*** Opening of SUPPLIED INFORMATION ***
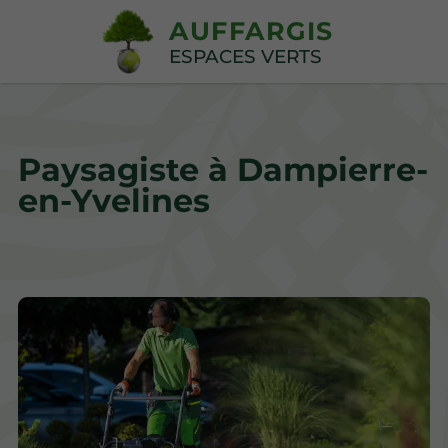
AUFFARGIS
ESPACES VERTS
Paysagiste à Dampierre-
en-Yvelines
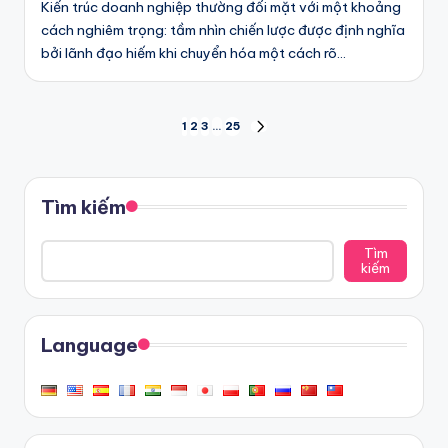
Kiến trúc doanh nghiệp thường đối mặt với một khoảng
cách nghiêm trọng: tầm nhìn chiến lược được định nghĩa
bởi lãnh đạo hiếm khi chuyển hóa một cách rõ…
Phân
1
2
3
…
25
NEXT
PAGE
trang
bài
Tìm kiếm
viết
Tìm
kiếm
Language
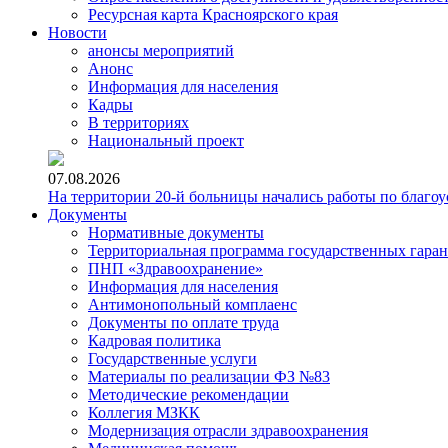
Ресурсная карта Красноярского края
Новости
анонсы мероприятий
Анонс
Информация для населения
Кадры
В территориях
Национальный проект
07.08.2026
На территории 20-й больницы начались работы по благоу
Документы
Нормативные документы
Территориальная программа государственных гара
ПНП «Здравоохранение»
Информация для населения
Антимонопольный комплаенс
Документы по оплате труда
Кадровая политика
Государственные услуги
Материалы по реализации ФЗ №83
Методические рекомендации
Коллегия МЗКК
Модернизация отрасли здравоохранения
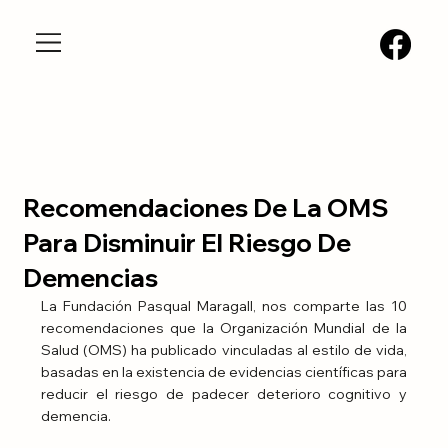
Recomendaciones De La OMS
Para Disminuir El Riesgo De
Demencias
La Fundación Pasqual Maragall, nos comparte las 10 
recomendaciones que la Organización Mundial de la 
Salud (OMS) ha publicado vinculadas al estilo de vida, 
basadas en la existencia de evidencias científicas para 
reducir el riesgo de padecer deterioro cognitivo y 
demencia.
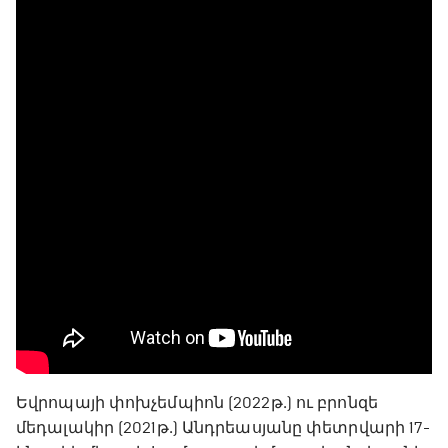
Եվրոպայի փոխչեմպիոն (2022թ․) ու բրոնզե
մեդալակիր (2021թ․) Անդրեասյանը փետրվարի 17-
*** Close of SUPPLIED INFORMATION ***
■ TASK INSTRUCTIONS: What lines in the entries contain "cách"? Report each one by copying it.

■ RESULT OF THE EXERCISE:
cách nghiêm trọng: tầm nhìn chiến lược được định nghĩa
bởi lãnh đạo hiếm khi chuyển hóa một cách rõ…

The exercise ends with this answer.